Problem
The velocity for a body moving in a viscous fluid has the following diff. equation:
$$a v'(t) + b v(t) = c(t)$$ $$v(0) = 0$$
Where $a$ is the mass of the body, $b$ is the frictional force from the fluid, and $c(t)$ is a pulsive force applied to the body which is, at first, stationery in the water. The force $c(t)$ can be approximated with any arbitrary impulse function, but it has to meet the following conditions:
$$c(t) \ne 0 \text{, for a very short time interval around $t = 0$}$$
$$\int_{-\infty}^{\infty} c(t) \text{ } dt = d$$
The body is finally at rest for $t < 0$.
$$\text{a, b, d > 0, and they are shall be treated as known parameters}$$
Task: Find $v(t)$, for $t$ $\geq$ 0
My attempt
I first formulated a solution for $v(t)$ using Laplace transform for the diff. equation.
$$\mathscr{L}(a v'(t) + b v(t)) = \mathscr{L}(c(t)) \implies V(s) = \frac{C(s)}{as+b}$$
And then I tried to find an arbitrary impulse function that would meet the conditions.
We know that: $$\int_{-\infty}^{\infty} c(t) \text{ } dt = d$$
And we can also know that if we integrate the standard Dirac-pulse distribution/function $\mathcal{ D}(t)$ we get
$$\int_{-\infty}^{\infty} \mathcal{D}(t) \text{ } dt = 1$$
due to $d$ just being a real constant we get
$$d\int_{-\infty}^{\infty}\mathcal{D}(t) \text{ } dt = d$$ $$\iff$$ $$\int_{-\infty}^{\infty} d\mathcal{D}(t) \text{ } dt = d$$
And also
$$\mathcal{D}(t) = {\infty} \text{ for t = 0}$$
$$\mathcal{D}(t) = {0} \text{ for } t\neq 0$$ $$\implies$$ $$c(t) = d\mathcal{D}(t)$$ $$\implies$$ $$C(s) = d$$
So now we can solve for $V(s)$ $$V(s) = \frac{d}{as+b} = \frac{d}{a}\frac{1}{s+\frac{b}{a}}$$ Which gives us our inverse $$v(t) = \frac{d}{a}e^{-\frac{b}{a}t}$$
The issue
Now as from the description of the problem, we know that the function $v(t)$ is at rest for $t < 0$, which I interpret as $$v(t) = 0 \text{ for } t < 0$$
But in the function $v(t)$ we have no restriction for the domain of the function. So I'm thinking v(t) should've had a Heaviside step function multiplied to it. But also, the function depends fully on the parameters, {a,b,d}, for different values. Yes, we do get an exponential function, so it will always be positive, and $$\lim_{t \rightarrow \infty} v(t) = 0$$ But I don't like the fact that with a force applied to the body, the function would slowly descend towards 0.

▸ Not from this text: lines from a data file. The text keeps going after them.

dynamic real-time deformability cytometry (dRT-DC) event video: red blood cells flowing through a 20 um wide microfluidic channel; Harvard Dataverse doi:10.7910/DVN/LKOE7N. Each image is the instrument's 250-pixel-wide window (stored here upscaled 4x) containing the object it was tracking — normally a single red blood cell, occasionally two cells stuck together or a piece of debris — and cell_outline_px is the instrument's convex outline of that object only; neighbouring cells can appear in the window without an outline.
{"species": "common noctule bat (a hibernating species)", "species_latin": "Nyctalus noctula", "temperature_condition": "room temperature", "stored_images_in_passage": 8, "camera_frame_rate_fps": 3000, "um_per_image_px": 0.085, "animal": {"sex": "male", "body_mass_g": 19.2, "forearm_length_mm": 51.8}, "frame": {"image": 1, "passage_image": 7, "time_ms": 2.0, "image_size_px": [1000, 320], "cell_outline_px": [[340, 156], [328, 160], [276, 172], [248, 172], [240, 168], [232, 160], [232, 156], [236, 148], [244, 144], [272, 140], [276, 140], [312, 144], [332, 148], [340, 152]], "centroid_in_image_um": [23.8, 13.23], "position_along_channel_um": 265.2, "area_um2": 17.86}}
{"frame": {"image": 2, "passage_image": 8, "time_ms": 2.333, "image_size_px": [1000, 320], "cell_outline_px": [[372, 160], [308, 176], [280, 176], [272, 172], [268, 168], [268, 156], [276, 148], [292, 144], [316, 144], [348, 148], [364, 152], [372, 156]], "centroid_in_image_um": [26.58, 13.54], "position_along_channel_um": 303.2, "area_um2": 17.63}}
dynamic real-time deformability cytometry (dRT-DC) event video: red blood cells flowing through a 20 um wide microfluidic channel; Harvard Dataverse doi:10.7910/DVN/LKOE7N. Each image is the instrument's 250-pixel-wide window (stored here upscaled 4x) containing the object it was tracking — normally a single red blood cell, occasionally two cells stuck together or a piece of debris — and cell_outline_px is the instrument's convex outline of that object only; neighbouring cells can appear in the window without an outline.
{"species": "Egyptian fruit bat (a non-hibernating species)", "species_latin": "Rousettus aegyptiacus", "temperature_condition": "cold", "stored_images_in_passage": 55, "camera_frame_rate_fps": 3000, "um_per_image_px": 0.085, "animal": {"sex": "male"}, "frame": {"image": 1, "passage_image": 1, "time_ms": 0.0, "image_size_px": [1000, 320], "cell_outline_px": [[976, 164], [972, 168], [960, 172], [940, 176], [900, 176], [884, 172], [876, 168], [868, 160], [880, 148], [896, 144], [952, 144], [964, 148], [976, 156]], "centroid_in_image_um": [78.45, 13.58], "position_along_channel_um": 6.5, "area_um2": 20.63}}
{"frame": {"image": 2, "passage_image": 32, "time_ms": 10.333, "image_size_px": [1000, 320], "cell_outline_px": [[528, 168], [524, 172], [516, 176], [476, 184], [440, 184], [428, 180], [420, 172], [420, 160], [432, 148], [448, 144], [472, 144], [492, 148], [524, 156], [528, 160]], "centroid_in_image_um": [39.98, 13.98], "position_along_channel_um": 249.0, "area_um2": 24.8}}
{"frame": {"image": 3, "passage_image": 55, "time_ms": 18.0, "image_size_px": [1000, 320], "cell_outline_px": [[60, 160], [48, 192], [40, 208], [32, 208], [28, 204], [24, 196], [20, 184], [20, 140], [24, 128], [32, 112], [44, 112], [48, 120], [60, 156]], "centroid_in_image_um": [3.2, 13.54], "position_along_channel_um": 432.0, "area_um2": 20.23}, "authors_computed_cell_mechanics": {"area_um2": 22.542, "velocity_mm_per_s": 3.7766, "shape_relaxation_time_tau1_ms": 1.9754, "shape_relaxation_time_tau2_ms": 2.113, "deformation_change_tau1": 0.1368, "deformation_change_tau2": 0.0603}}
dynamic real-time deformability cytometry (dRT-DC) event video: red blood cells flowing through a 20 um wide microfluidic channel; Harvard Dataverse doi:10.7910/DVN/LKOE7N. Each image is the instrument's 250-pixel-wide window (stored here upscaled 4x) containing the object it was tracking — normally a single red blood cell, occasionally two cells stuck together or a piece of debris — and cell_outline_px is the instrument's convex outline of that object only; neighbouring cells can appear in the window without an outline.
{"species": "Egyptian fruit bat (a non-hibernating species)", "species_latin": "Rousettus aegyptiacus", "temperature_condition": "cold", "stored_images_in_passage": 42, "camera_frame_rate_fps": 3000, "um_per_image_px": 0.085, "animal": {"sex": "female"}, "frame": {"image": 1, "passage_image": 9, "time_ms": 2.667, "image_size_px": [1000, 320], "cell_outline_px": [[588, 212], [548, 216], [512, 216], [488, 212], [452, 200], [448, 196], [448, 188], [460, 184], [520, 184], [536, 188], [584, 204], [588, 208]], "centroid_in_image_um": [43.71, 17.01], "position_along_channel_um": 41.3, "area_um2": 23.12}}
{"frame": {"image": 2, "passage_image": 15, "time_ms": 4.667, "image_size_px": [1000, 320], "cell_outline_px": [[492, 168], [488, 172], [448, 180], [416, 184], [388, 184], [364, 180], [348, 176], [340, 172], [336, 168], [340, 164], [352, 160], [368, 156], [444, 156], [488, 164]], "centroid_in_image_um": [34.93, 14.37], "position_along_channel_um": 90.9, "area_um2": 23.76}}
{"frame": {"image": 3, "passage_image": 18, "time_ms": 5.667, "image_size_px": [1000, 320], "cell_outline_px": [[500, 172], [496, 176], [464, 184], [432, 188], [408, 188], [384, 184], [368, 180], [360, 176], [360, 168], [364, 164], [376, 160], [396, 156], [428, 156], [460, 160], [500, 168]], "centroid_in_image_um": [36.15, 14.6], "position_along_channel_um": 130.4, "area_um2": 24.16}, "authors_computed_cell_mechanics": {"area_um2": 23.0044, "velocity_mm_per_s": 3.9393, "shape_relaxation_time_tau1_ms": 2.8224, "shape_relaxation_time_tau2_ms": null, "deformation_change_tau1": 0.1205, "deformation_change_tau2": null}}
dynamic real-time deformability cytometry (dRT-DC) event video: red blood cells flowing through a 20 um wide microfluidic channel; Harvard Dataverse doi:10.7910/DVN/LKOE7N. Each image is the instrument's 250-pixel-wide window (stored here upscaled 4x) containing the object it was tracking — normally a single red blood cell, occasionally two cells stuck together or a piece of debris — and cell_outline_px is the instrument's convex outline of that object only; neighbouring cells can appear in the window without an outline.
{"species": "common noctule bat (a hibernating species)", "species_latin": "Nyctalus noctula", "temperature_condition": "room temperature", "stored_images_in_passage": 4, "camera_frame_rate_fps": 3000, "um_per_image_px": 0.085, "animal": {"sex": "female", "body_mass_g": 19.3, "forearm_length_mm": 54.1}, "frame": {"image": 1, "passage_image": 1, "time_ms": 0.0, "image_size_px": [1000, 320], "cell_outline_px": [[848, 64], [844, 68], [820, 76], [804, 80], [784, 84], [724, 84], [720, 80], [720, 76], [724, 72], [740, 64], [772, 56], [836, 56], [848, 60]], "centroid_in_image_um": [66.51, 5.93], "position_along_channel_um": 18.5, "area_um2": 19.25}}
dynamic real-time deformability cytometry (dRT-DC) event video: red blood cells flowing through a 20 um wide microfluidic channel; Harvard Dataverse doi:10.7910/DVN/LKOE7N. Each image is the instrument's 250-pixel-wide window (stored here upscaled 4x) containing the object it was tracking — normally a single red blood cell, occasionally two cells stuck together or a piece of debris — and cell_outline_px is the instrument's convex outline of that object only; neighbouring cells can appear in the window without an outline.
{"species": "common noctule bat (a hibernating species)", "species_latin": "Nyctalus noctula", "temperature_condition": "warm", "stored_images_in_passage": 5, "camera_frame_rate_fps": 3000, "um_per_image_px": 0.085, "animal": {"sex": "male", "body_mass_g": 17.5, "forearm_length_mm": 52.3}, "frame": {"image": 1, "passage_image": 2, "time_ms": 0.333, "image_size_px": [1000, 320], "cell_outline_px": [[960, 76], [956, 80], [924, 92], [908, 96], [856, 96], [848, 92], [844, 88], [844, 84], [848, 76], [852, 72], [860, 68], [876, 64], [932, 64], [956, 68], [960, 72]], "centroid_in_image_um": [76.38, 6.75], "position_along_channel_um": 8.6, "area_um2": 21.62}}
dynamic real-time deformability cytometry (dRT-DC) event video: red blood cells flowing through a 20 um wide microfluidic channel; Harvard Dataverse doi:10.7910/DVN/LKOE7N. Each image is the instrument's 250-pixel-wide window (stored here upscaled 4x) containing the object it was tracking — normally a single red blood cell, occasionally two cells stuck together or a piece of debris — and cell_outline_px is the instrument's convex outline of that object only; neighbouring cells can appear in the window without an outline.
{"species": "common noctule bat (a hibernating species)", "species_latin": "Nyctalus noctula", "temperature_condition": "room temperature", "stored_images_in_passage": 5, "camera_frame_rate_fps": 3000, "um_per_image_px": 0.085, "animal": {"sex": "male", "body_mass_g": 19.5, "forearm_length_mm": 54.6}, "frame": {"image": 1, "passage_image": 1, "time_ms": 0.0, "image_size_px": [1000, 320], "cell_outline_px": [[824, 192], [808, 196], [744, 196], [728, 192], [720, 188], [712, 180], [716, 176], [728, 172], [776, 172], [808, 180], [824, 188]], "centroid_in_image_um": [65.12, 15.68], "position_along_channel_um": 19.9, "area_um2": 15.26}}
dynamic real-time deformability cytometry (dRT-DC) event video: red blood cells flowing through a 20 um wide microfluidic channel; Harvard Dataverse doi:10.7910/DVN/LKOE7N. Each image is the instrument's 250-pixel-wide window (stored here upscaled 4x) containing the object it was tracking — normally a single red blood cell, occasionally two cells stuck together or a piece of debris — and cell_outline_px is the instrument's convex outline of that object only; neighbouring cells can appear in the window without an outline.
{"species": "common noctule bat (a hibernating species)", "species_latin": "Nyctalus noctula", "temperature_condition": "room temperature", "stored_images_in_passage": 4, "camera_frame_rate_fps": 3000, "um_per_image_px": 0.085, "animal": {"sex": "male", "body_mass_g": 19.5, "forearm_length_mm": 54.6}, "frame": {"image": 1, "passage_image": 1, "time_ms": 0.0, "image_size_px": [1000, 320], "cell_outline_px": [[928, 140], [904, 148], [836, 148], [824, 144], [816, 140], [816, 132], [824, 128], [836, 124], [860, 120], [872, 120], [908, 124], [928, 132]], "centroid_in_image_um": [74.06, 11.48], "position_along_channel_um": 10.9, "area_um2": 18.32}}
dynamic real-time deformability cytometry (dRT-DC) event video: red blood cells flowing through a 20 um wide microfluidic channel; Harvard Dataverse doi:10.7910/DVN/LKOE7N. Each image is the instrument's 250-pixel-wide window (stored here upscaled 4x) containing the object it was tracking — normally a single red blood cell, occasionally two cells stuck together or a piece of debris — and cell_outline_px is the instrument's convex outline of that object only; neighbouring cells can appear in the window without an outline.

Sorry for the messy post, I had to learn latex to rewrite all the mathematical bits by coding it in latex.
Summary of the issue is that we don't have any restrictions in our $v(t)$, so the function is defined for $t < 0$, I would like to see a Heaviside step function in our $v(t)$ but we have none, and I don't know right now how to proceed.
I don't really have anyone to verify my solution with, but after working a bit more with the problem I realized that my solution must be the right one. Because when I read the problem again, I could just interpret $v(t)$ as two cases. $$v(t) = \frac{d}{a}e^{-\frac{b}{a}t} \text{ for } t \geq 0$$ $$v(t) = 0 \text{ for } t < 0$$
Another addition would be that we define the Laplace transform of a function for the interval $t = [0,\infty)$
Also as we do have an engineering/real-life applicational problem, it's not reasonable to even think of the function for negative intervals for $t$. Because we want to evaluate the transient response.
I feel so stupid, I am now 99.99% sure that I have the right solution. But if anyone here would like to add anything or maybe prove me wrong, please do.